Die mächtige Granitkuppe des Half Dome im kalifornischen
Yosemite-Tal gilt als Wahrzeichen – wie das Matterhorn in den Alpen. Wagemutige
können den 2693 Meter hohen Berg auf eigene Faust besteigen – inklusive
Spiderman-Feeling.
Von der steil aufragenden Granitkuppe
ist morgens um 6.00 Uhr noch nichts zu sehen. Mit Taschenlampen machen sich die
meisten Half-Dome-Kletterer vor Sonnenaufgang auf den Weg. Der ist lang, steil,
und am Ende ziemlich abenteuerlich. Die letzten 120 Meter läuft man an
Stahlseilen eine Granitwand hoch.
„Man muss die Ruhe bewahren und einen
Fuß vor den anderen setzen“, rät Park-Rangerin Kari Cobb. Der drahtigen
27-Jährigen glaubt man aufs Wort, dass sie es vom Startpunkt im Yosemite-Tal
(1230 Meter Höhe) zum Gipfel auf 2693 Metern Höhe und wieder zurück in knapp
fünf Stunden schafft. Weniger Geübte sollten für die 27 Kilometer lange Tour
zehn bis zwölf Stunden einplanen.

▶ **Gegebene Einträge**:
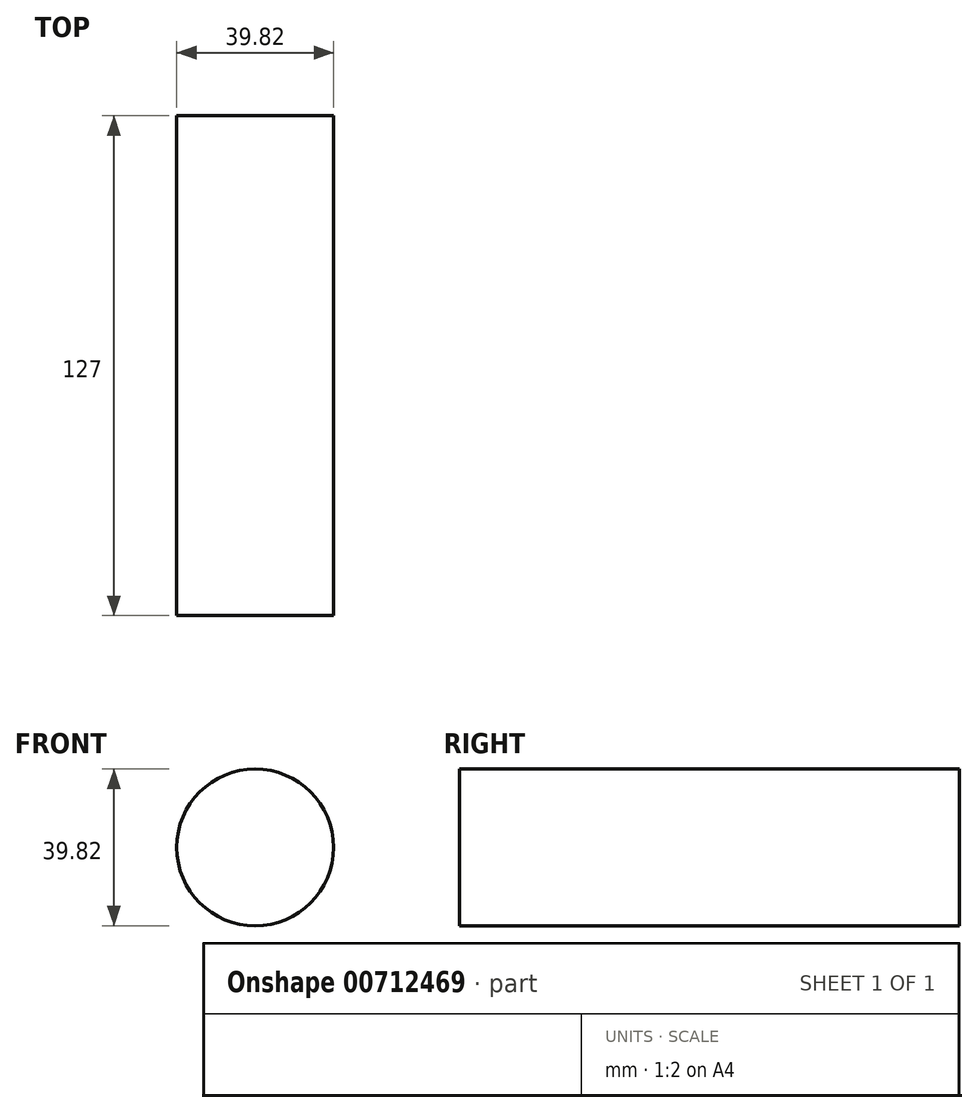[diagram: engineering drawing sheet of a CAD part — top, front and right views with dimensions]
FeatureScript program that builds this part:
annotation { "Feature Type Name" : "Feature", "Feature Type Description" : "" }
export const myFeature = defineFeature(function(context is Context, id is Id, definition is map)
    precondition{}
    {
        {
            var Q0;
            Q0=qCreatedBy(makeId("Front.planeOp"),FACE);
            var sketch = newSketch(context, id + "F0", { "sketchPlane" : qUnion([Q0])});
            skCircle(sketch, "E0", {"center": v(0, 0) * mm, "radius": 19.9 * mm});
            skSolve(sketch);
        }
        {
            var Q0;
            Q0=makeQuery(id+"F0.imprint","IMPRINT",FACE,{"disambiguationData":[TD([[makeQuery(id+"F0.imprint","IMPRINT",EDGE,{"derivedFrom":sQuery(id+"F0.wireOp",EDGE,"E0")}),1.0]])]});
            extrude(context, id + "F1", {"entities" : qUnion([Q0]), "depth" : 127 * mm, "offsetDistance" : 25.4 * mm});
        }
    });
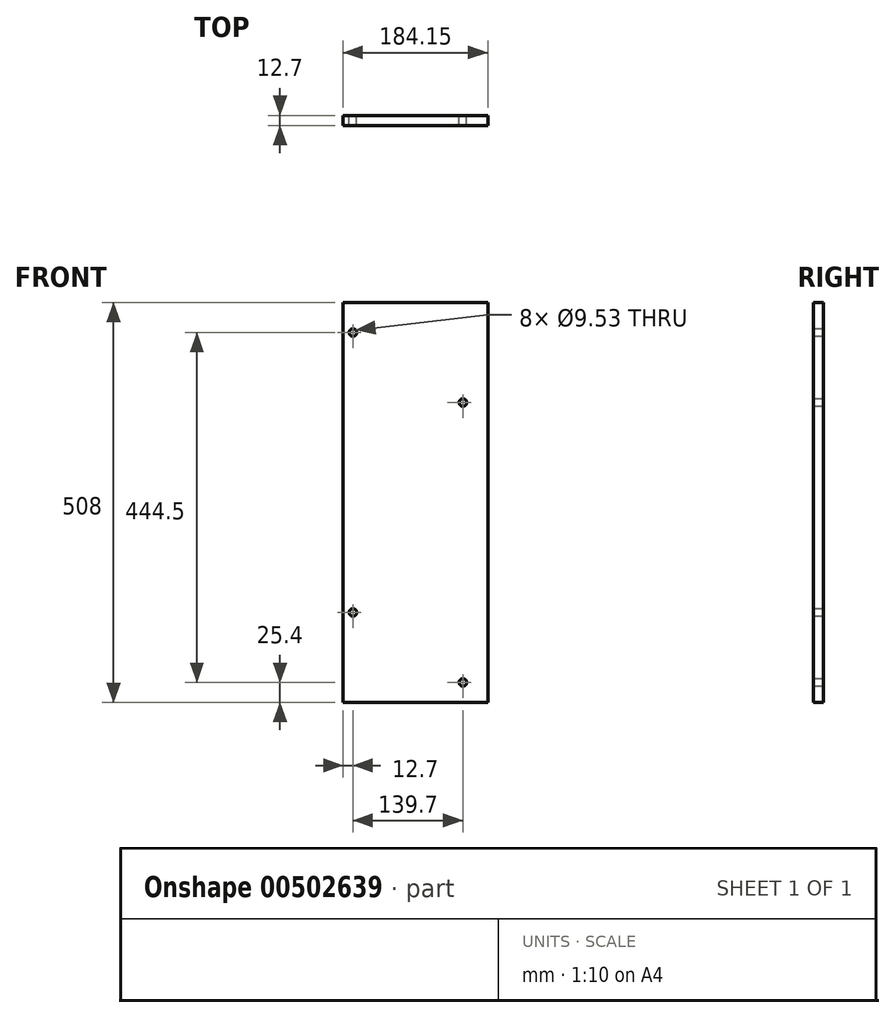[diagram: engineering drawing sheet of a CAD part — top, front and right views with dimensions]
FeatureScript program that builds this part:
annotation { "Feature Type Name" : "Feature", "Feature Type Description" : "" }
export const myFeature = defineFeature(function(context is Context, id is Id, definition is map)
    precondition{}
    {
        {
            var Q0;
            Q0=qCreatedBy(makeId("Front.planeOp"),FACE);
            var sketch = newSketch(context, id + "F0", { "sketchPlane" : qUnion([Q0])});
            skLineSegment(sketch, "E0.bottom", {"start": v(0, 0) * mm, "end": v(184.15, 0) * mm});
            skLineSegment(sketch, "E0.top", {"start": v(0, 508) * mm, "end": v(184.15, 508) * mm});
            skLineSegment(sketch, "E0.left", {"start": v(0, 0) * mm, "end": v(0, 508) * mm});
            skLineSegment(sketch, "E0.right", {"start": v(184.15, 0) * mm, "end": v(184.15, 508) * mm});
            skCircle(sketch, "E1", {"center": v(152.4, 25.4) * mm, "radius": 4.76 * mm});
            skCircle(sketch, "E2", {"center": v(152.4, 381) * mm, "radius": 4.76 * mm});
            skCircle(sketch, "E3", {"center": v(12.7, 469.9) * mm, "radius": 4.76 * mm});
            skCircle(sketch, "E4", {"center": v(12.7, 114.3) * mm, "radius": 4.76 * mm});
            skSolve(sketch);
        }
        {
            var Q0;
            Q0=makeQuery(id+"F0.imprint","IMPRINT",FACE,{"disambiguationData":[TD([[makeQuery(id+"F0.imprint","IMPRINT",EDGE,{"derivedFrom":sQuery(id+"F0.wireOp",EDGE,"E0.bottom")}),1.0]])]});
            extrude(context, id + "F1", {"entities" : qUnion([Q0]), "depth" : 12.7 * mm});
        }
    });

▶ **Aufgaben**:
[A] Warum sind laut dem Text über den Half Dome die meisten Kletterer mit Taschenlampen unterwegs? Antworte in ein bis drei Sätzen.
[B] Gib aus dem Text über den Half Dome das Stück wortgetreu wieder, das mit „Die mächtige Granitkuppe“ anfängt und bis einschließlich „eine Granitwand hoch.“ geht.
[C] Schreib den Text über den Half Dome weiter, direkt im Anschluss an seinen letzten Satz.

▶ **Lösungen**:
[A] Sie brechen schon vor Sonnenaufgang auf. Um 6.00 Uhr morgens ist von der Granitkuppe noch nichts zu sehen.

[B]
Die mächtige Granitkuppe des Half Dome im kalifornischen
Yosemite-Tal gilt als Wahrzeichen – wie das Matterhorn in den Alpen. Wagemutige
können den 2693 Meter hohen Berg auf eigene Faust besteigen – inklusive
Spiderman-Feeling.
Von der steil aufragenden Granitkuppe
ist morgens um 6.00 Uhr noch nichts zu sehen. Mit Taschenlampen machen sich die
meisten Half-Dome-Kletterer vor Sonnenaufgang auf den Weg. Der ist lang, steil,
und am Ende ziemlich abenteuerlich. Die letzten 120 Meter läuft man an
Stahlseilen eine Granitwand hoch.

[C]
Im Zick-Zack-Kurs lässt man das
Yosemite-Tal schnell hinter sich. Auf über 2000 Metern Höhe ist das
Little-Yosemite-Valley ein idyllischer Stopp zum Ausruhen vor dem
Gipfelsturm.
Nur noch 300 Gipfelstürmer am Tag
Der riesige Granitbuckel rückt nun
Schritt für Schritt näher. Bis 1875 galt der Berg als unbezwingbar. Dann schlug
der Kletterer George Anderson Ringbolzen in den Granit und bahnte sich auf der
Rückseite an Seilen einen Weg auf den Gipfel. 1919 wurde das noch heute
verwendete Seilgeländer installiert. Eine simple Konstruktion aus zwei
Stahlseilen in etwa einem Meter Abstand, auf armhohen Pfeilern, die im Fels
verankert sind. Von Mai bis Oktober werden die Pfosten für Kletterer
aufgerichtet, im Winter ist die Route gesperrt.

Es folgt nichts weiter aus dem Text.